• **EXERCISE PROMPT**
Please reproduce each line of the transcribed page text in all of the entries below, with no changes.

** SUPPLIED MATERIAL follows **

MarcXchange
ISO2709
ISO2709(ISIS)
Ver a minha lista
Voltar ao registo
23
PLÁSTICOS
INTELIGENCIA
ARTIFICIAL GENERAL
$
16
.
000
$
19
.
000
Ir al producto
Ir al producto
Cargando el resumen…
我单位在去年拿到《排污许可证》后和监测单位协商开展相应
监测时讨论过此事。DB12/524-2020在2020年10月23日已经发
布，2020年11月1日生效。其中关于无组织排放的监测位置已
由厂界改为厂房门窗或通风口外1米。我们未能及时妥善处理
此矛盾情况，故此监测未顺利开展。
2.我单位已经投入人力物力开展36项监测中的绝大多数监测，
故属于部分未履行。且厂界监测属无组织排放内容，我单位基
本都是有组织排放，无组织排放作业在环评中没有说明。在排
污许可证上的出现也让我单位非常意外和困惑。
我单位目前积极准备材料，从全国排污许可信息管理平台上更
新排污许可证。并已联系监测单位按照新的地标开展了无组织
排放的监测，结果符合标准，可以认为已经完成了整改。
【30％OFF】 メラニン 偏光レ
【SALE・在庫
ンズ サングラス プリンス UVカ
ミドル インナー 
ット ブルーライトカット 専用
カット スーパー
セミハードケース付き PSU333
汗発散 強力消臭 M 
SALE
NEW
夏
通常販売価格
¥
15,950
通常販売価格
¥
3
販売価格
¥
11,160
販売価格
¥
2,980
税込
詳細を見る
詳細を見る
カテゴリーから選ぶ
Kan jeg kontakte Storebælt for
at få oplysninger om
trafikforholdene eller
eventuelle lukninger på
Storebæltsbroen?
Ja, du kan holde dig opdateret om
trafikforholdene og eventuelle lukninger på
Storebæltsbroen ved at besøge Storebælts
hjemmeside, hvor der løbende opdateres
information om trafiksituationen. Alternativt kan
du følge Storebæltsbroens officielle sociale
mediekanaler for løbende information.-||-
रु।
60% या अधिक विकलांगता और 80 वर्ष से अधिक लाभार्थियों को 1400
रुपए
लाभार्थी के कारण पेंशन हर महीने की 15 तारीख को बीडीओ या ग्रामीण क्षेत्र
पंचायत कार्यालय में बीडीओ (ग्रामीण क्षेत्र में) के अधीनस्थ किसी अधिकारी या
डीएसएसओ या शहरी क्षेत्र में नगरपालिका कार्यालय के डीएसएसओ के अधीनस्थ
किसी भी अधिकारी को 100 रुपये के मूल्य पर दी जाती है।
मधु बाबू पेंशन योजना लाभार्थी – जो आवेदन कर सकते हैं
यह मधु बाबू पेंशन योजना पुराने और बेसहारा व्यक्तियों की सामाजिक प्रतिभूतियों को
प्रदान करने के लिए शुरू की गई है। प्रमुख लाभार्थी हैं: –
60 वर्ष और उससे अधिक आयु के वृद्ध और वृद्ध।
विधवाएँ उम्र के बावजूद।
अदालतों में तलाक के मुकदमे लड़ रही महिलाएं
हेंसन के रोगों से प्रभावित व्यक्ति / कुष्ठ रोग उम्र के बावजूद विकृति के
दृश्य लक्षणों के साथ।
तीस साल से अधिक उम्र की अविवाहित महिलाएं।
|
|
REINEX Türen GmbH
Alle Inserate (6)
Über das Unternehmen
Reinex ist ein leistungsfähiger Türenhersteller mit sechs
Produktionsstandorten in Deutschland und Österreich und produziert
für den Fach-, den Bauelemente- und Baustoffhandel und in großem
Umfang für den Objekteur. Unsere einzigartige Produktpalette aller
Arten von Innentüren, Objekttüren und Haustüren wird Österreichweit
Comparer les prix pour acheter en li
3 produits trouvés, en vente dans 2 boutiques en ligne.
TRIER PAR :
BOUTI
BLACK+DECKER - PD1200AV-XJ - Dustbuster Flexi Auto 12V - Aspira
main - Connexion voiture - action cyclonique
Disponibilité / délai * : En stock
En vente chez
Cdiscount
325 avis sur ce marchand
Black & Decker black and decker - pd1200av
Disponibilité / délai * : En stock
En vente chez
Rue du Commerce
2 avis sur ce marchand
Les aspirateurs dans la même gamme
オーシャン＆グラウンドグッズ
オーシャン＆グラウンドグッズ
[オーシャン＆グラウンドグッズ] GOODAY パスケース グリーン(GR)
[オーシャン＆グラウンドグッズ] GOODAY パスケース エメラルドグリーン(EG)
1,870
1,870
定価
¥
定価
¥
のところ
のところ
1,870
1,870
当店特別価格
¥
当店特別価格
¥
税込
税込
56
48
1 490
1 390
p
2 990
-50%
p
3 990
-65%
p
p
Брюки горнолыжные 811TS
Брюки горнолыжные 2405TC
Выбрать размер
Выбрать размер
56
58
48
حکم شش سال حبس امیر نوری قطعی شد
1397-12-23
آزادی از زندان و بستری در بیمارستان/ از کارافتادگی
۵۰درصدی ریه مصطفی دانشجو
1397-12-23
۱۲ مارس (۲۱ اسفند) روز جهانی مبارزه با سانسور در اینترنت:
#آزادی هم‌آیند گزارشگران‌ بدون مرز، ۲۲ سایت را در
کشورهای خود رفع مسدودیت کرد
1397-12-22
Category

** End of SUPPLIED MATERIAL **

• **ANSWER BOX**
MarcXchange
ISO2709
ISO2709(ISIS)
Ver a minha lista
Voltar ao registo
23
PLÁSTICOS
INTELIGENCIA
ARTIFICIAL GENERAL
$
16
.
000
$
19
.
000
Ir al producto
Ir al producto
Cargando el resumen…
我单位在去年拿到《排污许可证》后和监测单位协商开展相应
监测时讨论过此事。DB12/524-2020在2020年10月23日已经发
布，2020年11月1日生效。其中关于无组织排放的监测位置已
由厂界改为厂房门窗或通风口外1米。我们未能及时妥善处理
此矛盾情况，故此监测未顺利开展。
2.我单位已经投入人力物力开展36项监测中的绝大多数监测，
故属于部分未履行。且厂界监测属无组织排放内容，我单位基
本都是有组织排放，无组织排放作业在环评中没有说明。在排
污许可证上的出现也让我单位非常意外和困惑。
我单位目前积极准备材料，从全国排污许可信息管理平台上更
新排污许可证。并已联系监测单位按照新的地标开展了无组织
排放的监测，结果符合标准，可以认为已经完成了整改。
【30％OFF】 メラニン 偏光レ
【SALE・在庫
ンズ サングラス プリンス UVカ
ミドル インナー 
ット ブルーライトカット 専用
カット スーパー
セミハードケース付き PSU333
汗発散 強力消臭 M 
SALE
NEW
夏
通常販売価格
¥
15,950
通常販売価格
¥
3
販売価格
¥
11,160
販売価格
¥
2,980
税込
詳細を見る
詳細を見る
カテゴリーから選ぶ
Kan jeg kontakte Storebælt for
at få oplysninger om
trafikforholdene eller
eventuelle lukninger på
Storebæltsbroen?
Ja, du kan holde dig opdateret om
trafikforholdene og eventuelle lukninger på
Storebæltsbroen ved at besøge Storebælts
hjemmeside, hvor der løbende opdateres
information om trafiksituationen. Alternativt kan
du følge Storebæltsbroens officielle sociale
mediekanaler for løbende information.-||-
रु।
60% या अधिक विकलांगता और 80 वर्ष से अधिक लाभार्थियों को 1400
रुपए
लाभार्थी के कारण पेंशन हर महीने की 15 तारीख को बीडीओ या ग्रामीण क्षेत्र
पंचायत कार्यालय में बीडीओ (ग्रामीण क्षेत्र में) के अधीनस्थ किसी अधिकारी या
डीएसएसओ या शहरी क्षेत्र में नगरपालिका कार्यालय के डीएसएसओ के अधीनस्थ
किसी भी अधिकारी को 100 रुपये के मूल्य पर दी जाती है।
मधु बाबू पेंशन योजना लाभार्थी – जो आवेदन कर सकते हैं
यह मधु बाबू पेंशन योजना पुराने और बेसहारा व्यक्तियों की सामाजिक प्रतिभूतियों को
प्रदान करने के लिए शुरू की गई है। प्रमुख लाभार्थी हैं: –
60 वर्ष और उससे अधिक आयु के वृद्ध और वृद्ध।
विधवाएँ उम्र के बावजूद।
अदालतों में तलाक के मुकदमे लड़ रही महिलाएं
हेंसन के रोगों से प्रभावित व्यक्ति / कुष्ठ रोग उम्र के बावजूद विकृति के
दृश्य लक्षणों के साथ।
तीस साल से अधिक उम्र की अविवाहित महिलाएं।
|
|
REINEX Türen GmbH
Alle Inserate (6)
Über das Unternehmen
Reinex ist ein leistungsfähiger Türenhersteller mit sechs
Produktionsstandorten in Deutschland und Österreich und produziert
für den Fach-, den Bauelemente- und Baustoffhandel und in großem
Umfang für den Objekteur. Unsere einzigartige Produktpalette aller
Arten von Innentüren, Objekttüren und Haustüren wird Österreichweit
Comparer les prix pour acheter en li
3 produits trouvés, en vente dans 2 boutiques en ligne.
TRIER PAR :
BOUTI
BLACK+DECKER - PD1200AV-XJ - Dustbuster Flexi Auto 12V - Aspira
main - Connexion voiture - action cyclonique
Disponibilité / délai * : En stock
En vente chez
Cdiscount
325 avis sur ce marchand
Black & Decker black and decker - pd1200av
Disponibilité / délai * : En stock
En vente chez
Rue du Commerce
2 avis sur ce marchand
Les aspirateurs dans la même gamme
オーシャン＆グラウンドグッズ
オーシャン＆グラウンドグッズ
[オーシャン＆グラウンドグッズ] GOODAY パスケース グリーン(GR)
[オーシャン＆グラウンドグッズ] GOODAY パスケース エメラルドグリーン(EG)
1,870
1,870
定価
¥
定価
¥
のところ
のところ
1,870
1,870
当店特別価格
¥
当店特別価格
¥
税込
税込
56
48
1 490
1 390
p
2 990
-50%
p
3 990
-65%
p
p
Брюки горнолыжные 811TS
Брюки горнолыжные 2405TC
Выбрать размер
Выбрать размер
56
58
48
حکم شش سال حبس امیر نوری قطعی شد
1397-12-23
آزادی از زندان و بستری در بیمارستان/ از کارافتادگی
۵۰درصدی ریه مصطفی دانشجو
1397-12-23
۱۲ مارس (۲۱ اسفند) روز جهانی مبارزه با سانسور در اینترنت:
#آزادی هم‌آیند گزارشگران‌ بدون مرز، ۲۲ سایت را در
کشورهای خود رفع مسدودیت کرد
1397-12-22
Category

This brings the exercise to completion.